### Source material:
....................

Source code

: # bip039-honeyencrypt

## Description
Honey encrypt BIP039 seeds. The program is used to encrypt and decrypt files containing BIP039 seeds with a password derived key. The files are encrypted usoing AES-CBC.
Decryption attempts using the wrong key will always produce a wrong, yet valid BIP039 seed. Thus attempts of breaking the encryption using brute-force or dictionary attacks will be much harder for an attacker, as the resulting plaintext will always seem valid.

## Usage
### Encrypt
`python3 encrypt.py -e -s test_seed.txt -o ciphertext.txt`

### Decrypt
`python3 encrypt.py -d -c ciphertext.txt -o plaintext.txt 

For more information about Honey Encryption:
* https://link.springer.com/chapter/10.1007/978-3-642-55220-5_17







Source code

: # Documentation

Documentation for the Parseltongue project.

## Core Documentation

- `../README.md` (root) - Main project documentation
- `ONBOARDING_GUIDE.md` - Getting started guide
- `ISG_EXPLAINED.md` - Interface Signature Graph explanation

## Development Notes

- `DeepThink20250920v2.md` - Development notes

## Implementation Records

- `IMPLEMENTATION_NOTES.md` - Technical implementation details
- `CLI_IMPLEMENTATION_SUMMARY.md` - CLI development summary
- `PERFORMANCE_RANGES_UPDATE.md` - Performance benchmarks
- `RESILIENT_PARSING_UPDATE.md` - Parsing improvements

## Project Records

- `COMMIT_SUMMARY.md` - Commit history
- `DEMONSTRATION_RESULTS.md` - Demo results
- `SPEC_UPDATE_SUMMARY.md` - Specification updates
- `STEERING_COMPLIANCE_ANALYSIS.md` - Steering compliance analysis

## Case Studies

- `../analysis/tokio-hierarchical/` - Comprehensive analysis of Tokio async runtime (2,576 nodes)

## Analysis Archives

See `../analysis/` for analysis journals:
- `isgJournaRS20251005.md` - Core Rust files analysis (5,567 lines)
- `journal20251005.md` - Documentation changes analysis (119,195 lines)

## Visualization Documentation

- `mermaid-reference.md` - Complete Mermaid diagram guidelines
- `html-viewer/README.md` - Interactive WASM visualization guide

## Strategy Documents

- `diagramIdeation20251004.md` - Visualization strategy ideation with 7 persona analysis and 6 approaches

....................

### About this exercise:
Copy every line of the records above without changing a single character, and keep any typos.

### Exercise result:
Source code

: # bip039-honeyencrypt

## Description
Honey encrypt BIP039 seeds. The program is used to encrypt and decrypt files containing BIP039 seeds with a password derived key. The files are encrypted usoing AES-CBC.
Decryption attempts using the wrong key will always produce a wrong, yet valid BIP039 seed. Thus attempts of breaking the encryption using brute-force or dictionary attacks will be much harder for an attacker, as the resulting plaintext will always seem valid.

## Usage
### Encrypt
`python3 encrypt.py -e -s test_seed.txt -o ciphertext.txt`

### Decrypt
`python3 encrypt.py -d -c ciphertext.txt -o plaintext.txt 

For more information about Honey Encryption:
* https://link.springer.com/chapter/10.1007/978-3-642-55220-5_17







Source code

: # Documentation

Documentation for the Parseltongue project.

## Core Documentation

- `../README.md` (root) - Main project documentation
- `ONBOARDING_GUIDE.md` - Getting started guide
- `ISG_EXPLAINED.md` - Interface Signature Graph explanation

## Development Notes

- `DeepThink20250920v2.md` - Development notes

## Implementation Records

- `IMPLEMENTATION_NOTES.md` - Technical implementation details
- `CLI_IMPLEMENTATION_SUMMARY.md` - CLI development summary
- `PERFORMANCE_RANGES_UPDATE.md` - Performance benchmarks
- `RESILIENT_PARSING_UPDATE.md` - Parsing improvements

## Project Records

- `COMMIT_SUMMARY.md` - Commit history
- `DEMONSTRATION_RESULTS.md` - Demo results
- `SPEC_UPDATE_SUMMARY.md` - Specification updates
- `STEERING_COMPLIANCE_ANALYSIS.md` - Steering compliance analysis

## Case Studies

- `../analysis/tokio-hierarchical/` - Comprehensive analysis of Tokio async runtime (2,576 nodes)

## Analysis Archives

See `../analysis/` for analysis journals:
- `isgJournaRS20251005.md` - Core Rust files analysis (5,567 lines)
- `journal20251005.md` - Documentation changes analysis (119,195 lines)

## Visualization Documentation

- `mermaid-reference.md` - Complete Mermaid diagram guidelines
- `html-viewer/README.md` - Interactive WASM visualization guide

## Strategy Documents

- `diagramIdeation20251004.md` - Visualization strategy ideation with 7 persona analysis and 6 approaches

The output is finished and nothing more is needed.